I hadn’t noticed this before, I had missed this in the story, but it feels important, they get home without the star. Maybe it’s like that footprint in the sand kind of thing? I wonder if part of what this story is trying to tell us is that sometimes the stars, the signs we need come from within? Within our own bodies, hearts and minds, and within our communities of conscience and compassion? What if part of the answer, for some of our journey, is that the signs we are seeking, the stars we need are here? I believe with my whole being that we are capable of being holy messengers for ourselves and one another because we are manifestations of the sacred with the possibility of receiving insights from the other side so to speak. We like to see ourselves as separate from some of what is beyond our understanding, from the Divine, from the Great Mystery, but we are simply different expressions of those same materials. This feels important to say, especially right now. I believe that each of us is something like an expression of the Divine, of the Creator, of the Creative Force in our spectacular and complicated variety of human forms.

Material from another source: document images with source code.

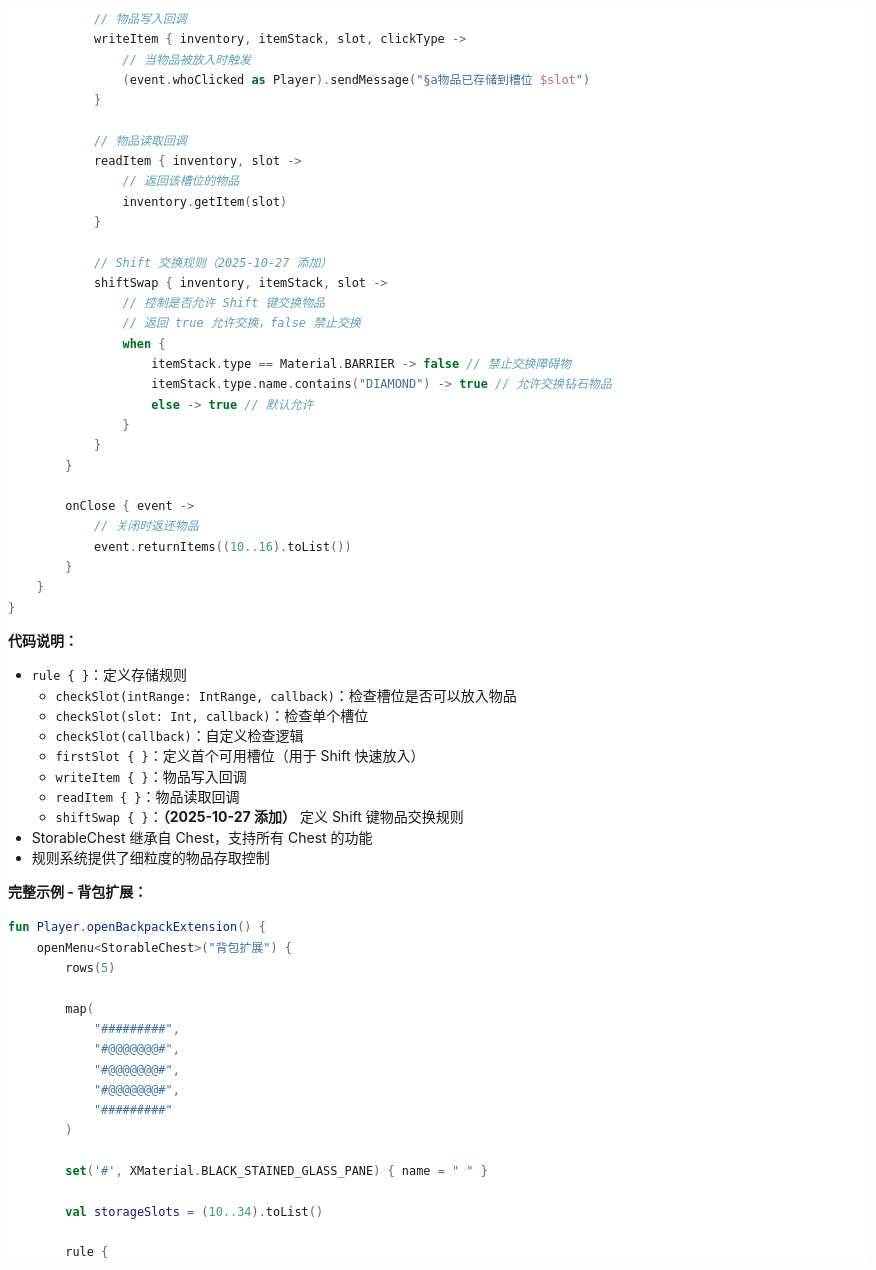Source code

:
 ```kotlin
            // 物品写入回调
            writeItem { inventory, itemStack, slot, clickType ->
                // 当物品被放入时触发
                (event.whoClicked as Player).sendMessage("§a物品已存储到槽位 $slot")
            }

            // 物品读取回调
            readItem { inventory, slot ->
                // 返回该槽位的物品
                inventory.getItem(slot)
            }

            // Shift 交换规则（2025-10-27 添加）
            shiftSwap { inventory, itemStack, slot ->
                // 控制是否允许 Shift 键交换物品
                // 返回 true 允许交换，false 禁止交换
                when {
                    itemStack.type == Material.BARRIER -> false // 禁止交换障碍物
                    itemStack.type.name.contains("DIAMOND") -> true // 允许交换钻石物品
                    else -> true // 默认允许
                }
            }
        }

        onClose { event ->
            // 关闭时返还物品
            event.returnItems((10..16).toList())
        }
    }
}
```

**代码说明：**
- `rule { }`：定义存储规则
  - `checkSlot(intRange: IntRange, callback)`：检查槽位是否可以放入物品
  - `checkSlot(slot: Int, callback)`：检查单个槽位
  - `checkSlot(callback)`：自定义检查逻辑
  - `firstSlot { }`：定义首个可用槽位（用于 Shift 快速放入）
  - `writeItem { }`：物品写入回调
  - `readItem { }`：物品读取回调
  - `shiftSwap { }`：**（2025-10-27 添加）** 定义 Shift 键物品交换规则
- StorableChest 继承自 Chest，支持所有 Chest 的功能
- 规则系统提供了细粒度的物品存取控制

**完整示例 - 背包扩展：**

```kotlin
fun Player.openBackpackExtension() {
    openMenu<StorableChest>("背包扩展") {
        rows(5)

        map(
            "#########",
            "#@@@@@@@#",
            "#@@@@@@@#",
            "#@@@@@@@#",
            "#########"
        )

        set('#', XMaterial.BLACK_STAINED_GLASS_PANE) { name = " " }

        val storageSlots = (10..34).toList()

        rule {
```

Because we humans are not also designed to be in awe of stars, but we are also partly stars ourselves. I love what Carl Sagan wrote, “The nitrogen in our DNA, the calcium in our teeth, the iron in our blood, the carbon in our apple pies were made in the interiors of collapsing…” The cosmos is quite literally within us, which means we are Divine and the way each of us has been created is unrepeatable, the combination that made each of you, each of your atoms, will never be like this again. You are literally sacred, star stuff, a star burning bright in a way that will only burn here and now like this, which means you can be stars for one another. And the beauty that is in you, the way you are put together is just for this place and this time.

So the truth is they don’t really get home without the star, they get home by bringing that within each of them, by being stars for one another.

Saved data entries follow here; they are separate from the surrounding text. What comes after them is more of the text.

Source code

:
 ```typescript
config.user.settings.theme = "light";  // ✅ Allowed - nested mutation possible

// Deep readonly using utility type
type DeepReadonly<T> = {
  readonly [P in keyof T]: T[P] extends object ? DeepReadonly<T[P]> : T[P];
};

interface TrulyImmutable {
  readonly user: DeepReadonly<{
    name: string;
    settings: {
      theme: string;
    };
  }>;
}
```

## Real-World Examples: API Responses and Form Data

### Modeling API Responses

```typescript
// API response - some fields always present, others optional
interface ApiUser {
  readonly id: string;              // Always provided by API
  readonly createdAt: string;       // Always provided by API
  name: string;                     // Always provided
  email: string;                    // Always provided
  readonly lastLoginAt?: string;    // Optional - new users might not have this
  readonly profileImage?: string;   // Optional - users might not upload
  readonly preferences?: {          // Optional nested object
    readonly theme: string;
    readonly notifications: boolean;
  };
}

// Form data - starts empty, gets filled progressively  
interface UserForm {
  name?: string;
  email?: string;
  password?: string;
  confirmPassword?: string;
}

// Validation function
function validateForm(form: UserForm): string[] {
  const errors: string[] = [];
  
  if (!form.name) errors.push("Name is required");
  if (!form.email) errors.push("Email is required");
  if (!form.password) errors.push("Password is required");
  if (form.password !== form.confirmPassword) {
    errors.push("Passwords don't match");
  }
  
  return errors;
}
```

I have long loved the quote by the French Jesuit Priest, scientist, theologian, philosopher and teacher, Pierre Teilhard de Chardin who wrote, “We are not human beings having a spiritual experience; we are spiritual beings having a human experience.”
Does that change anything for us? Would we treat one another differently if we looked around and saw one another as God with skin on?

It feels important to say all of this because it’s clear to me that many of us grew up with the idea that the framework for the Christian life and Christian faith begins not at our worthiness, our blessedness, our sacredness, but with our sinfulness, our unworthiness, our separateness. And while I believe it is important to acknowledge our failings, our shortcomings, and our shadow sides, I don’t believe that is the foundation of our existence, rather these are human constructions designed to control and to make some feel superior. What if the foundation for our faith is our divinity, our sacredness, the way each of us has been created is unique and unrepeatable, sacred expressions of the Divine?

What if our call then is to see ourselves as spiritual beings, open to signs coming from weird or unexpected places, which sometimes means from one another? And what if this story reminds us that signs are useless if we don’t choose to respond to them? And what if there comes a point in each of our stories, where it seems like the star has stopped, but really it just moved into each human heart, into our own lives in a deeper way? Beloved of God, you are sacred, you are star stuff, the signs are all around. May it be so. Amen.